Can a Last Will and Testament Become Invalid Due to Its Age?
We all know what happens to bread if we keep it too long and don't finish the loaf - it becomes stale and can't be eaten, and so it has to be thrown into the garbage. But can the same thing happen to a Last Will and Testament - can a will become too old, making it stale and not worth probating, and so it has to be thrown away? Absolutely. Below is an example of how a will can become stale, rendering it a useless piece of paper that should be thrown into the garbage.
Let's say that Sam writes his will in 2000 and it provides for the following:
The will leaves Sam's entire estate equally to his friends, Bob and Pam.
The will states that if either Bob or Pam predeceases Sam, then his estate will go to the other, but the will doesn't say what happens if both Bob and Pam predecease Sam.
The will names Bob and Pam to serve as co-executors of Sam's estate.
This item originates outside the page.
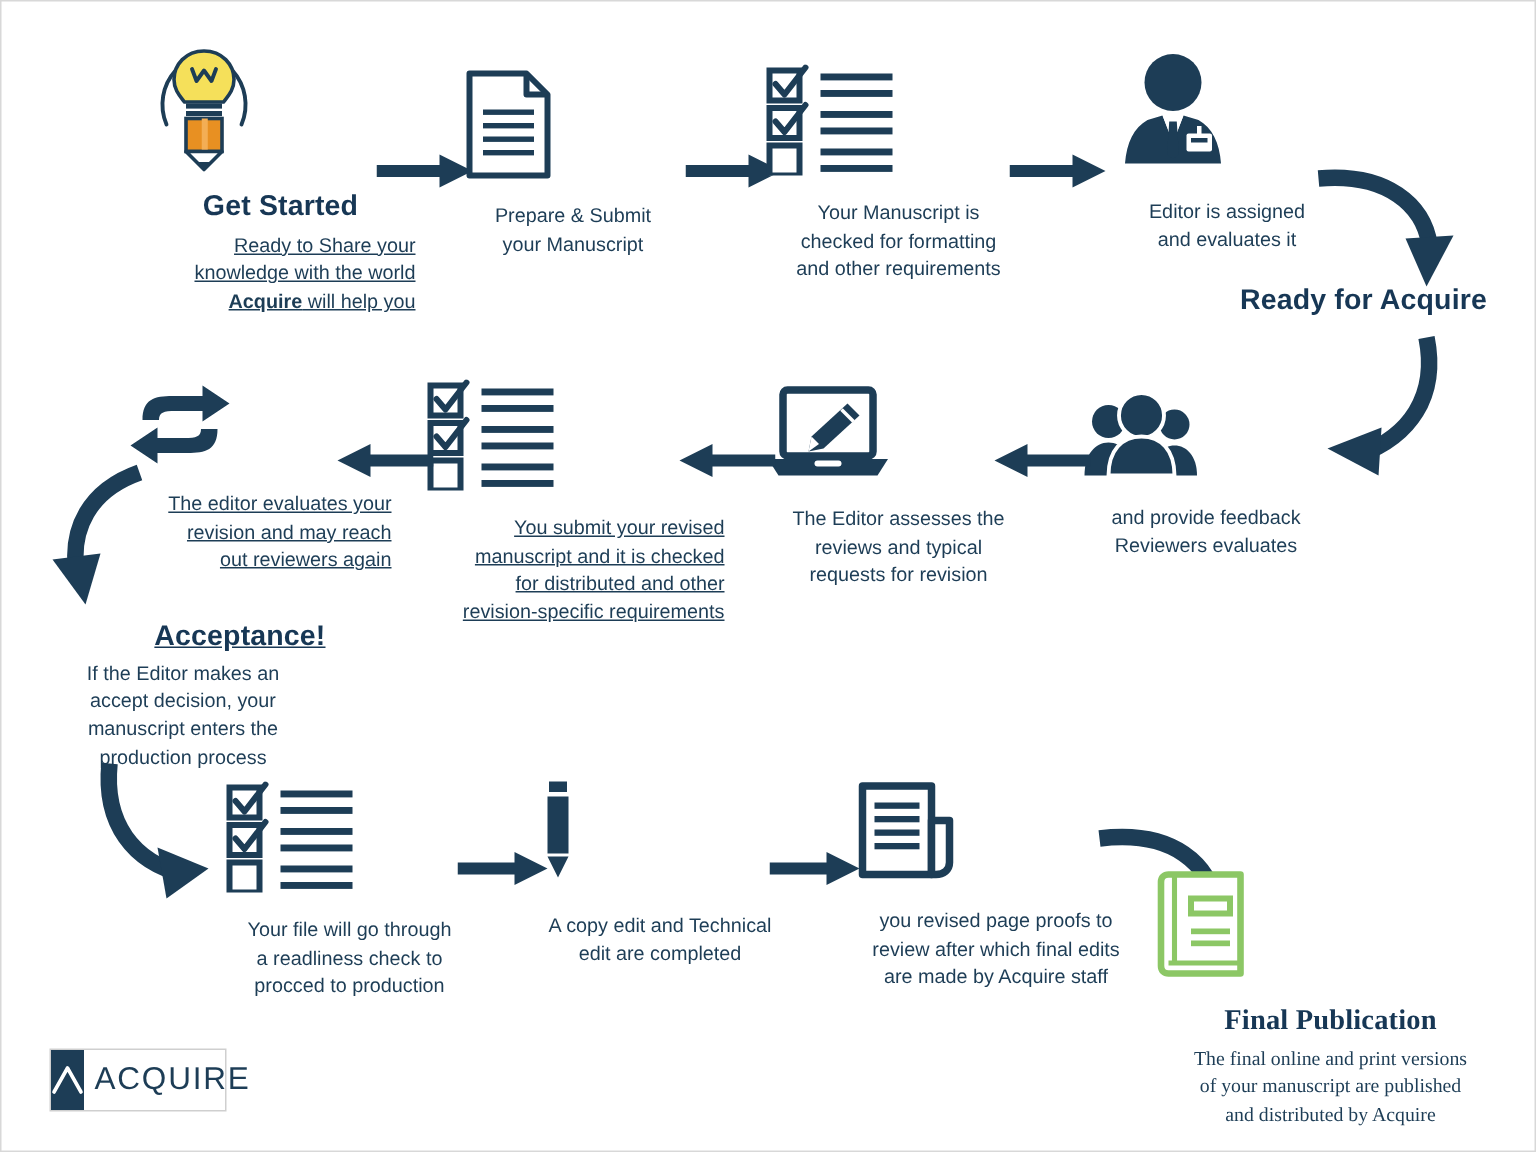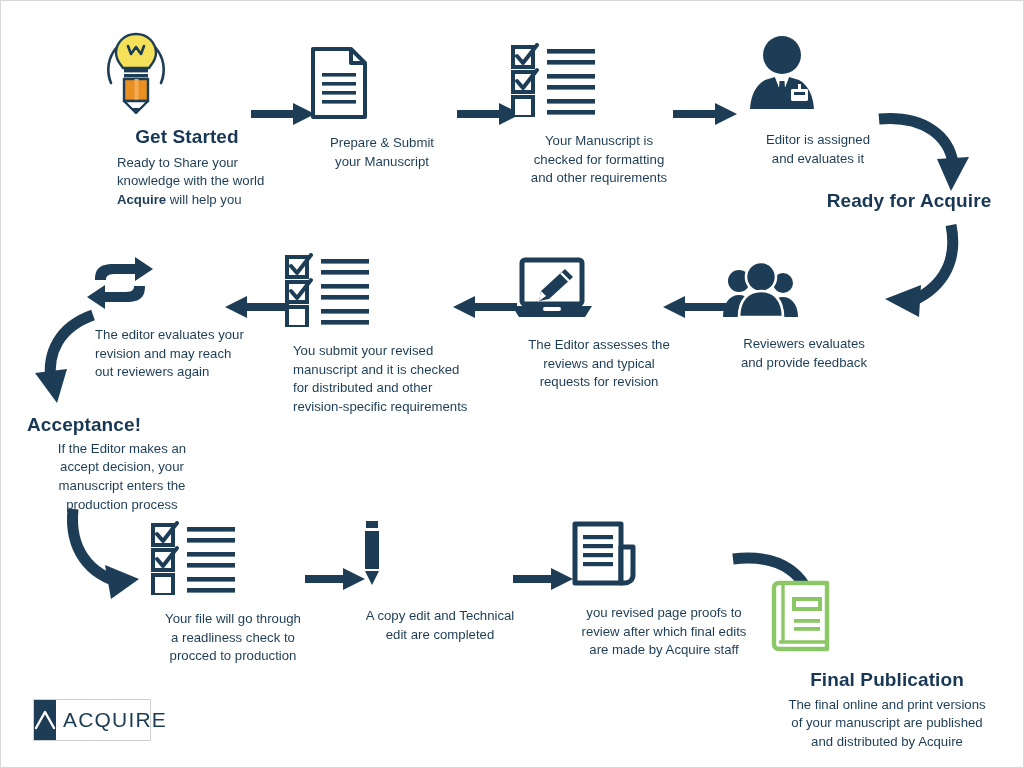"Ready to Share your" .lft { text-align: left -> right; text-decoration: none -> underline }
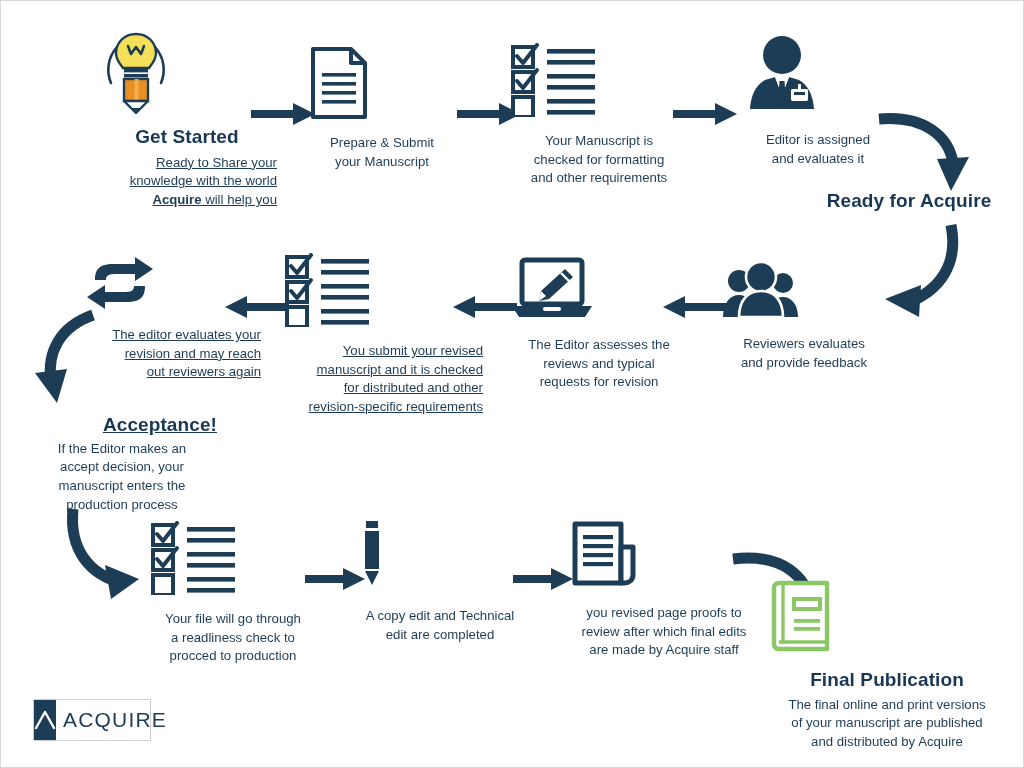"Reviewers evaluates" div { order: before "and provide feedback" -> after "and provide feedback" }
Assume that Sam signs his will with the proper legal formalities required by his state of residence, Bob dies in 2001, Pam dies in 2010, and Sam dies in 2011 without changing his will. So what happens to Sam's estate?
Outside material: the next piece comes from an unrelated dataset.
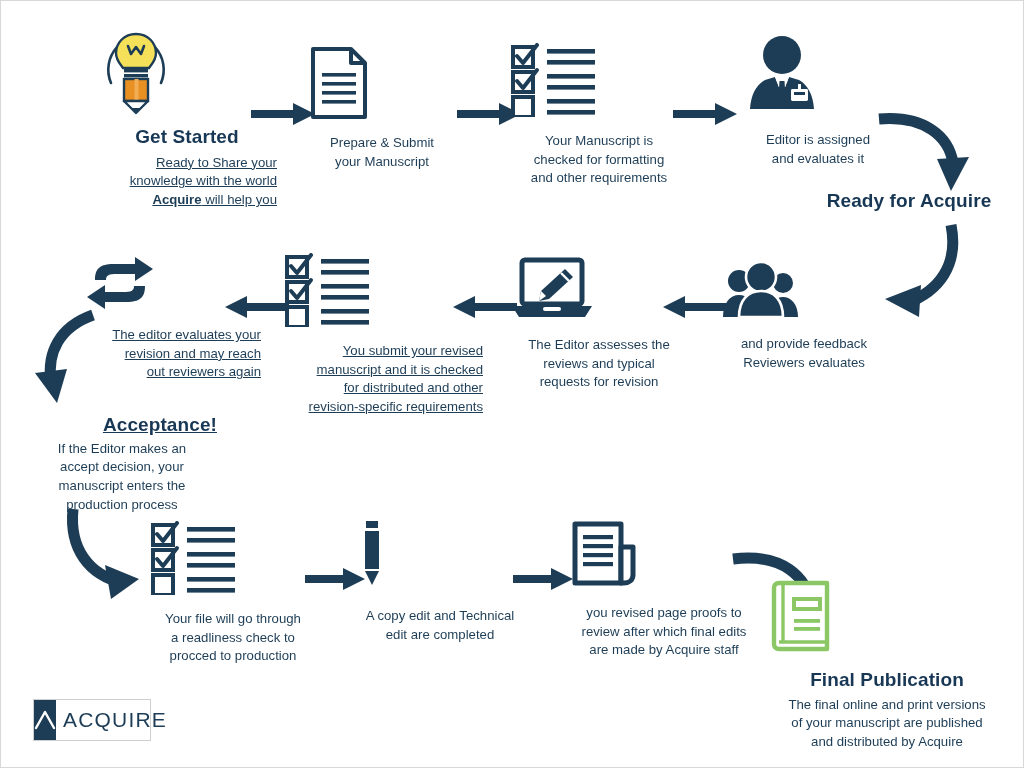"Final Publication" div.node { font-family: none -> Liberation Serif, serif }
Even though Sam's will is still a valid legal document at the time of his death, it will have absolutely no say in who will inherit Sam's estate. In other words, Sam's will has become a useless piece of paper since both Bob and Pam predeceased him. So instead of Sam's estate being distributed as dictated by him in his will, Sam's estate will be distributed under the intestacy laws of the state where he lived at the time of his death as well as the intestacy laws of any other states where he owned real estate at the time of his death.
The bottom line - a stale will is not any better than no will at all. If your will is more than a few years old, take it out of the drawer, read it, and make sure that it still makes sense today.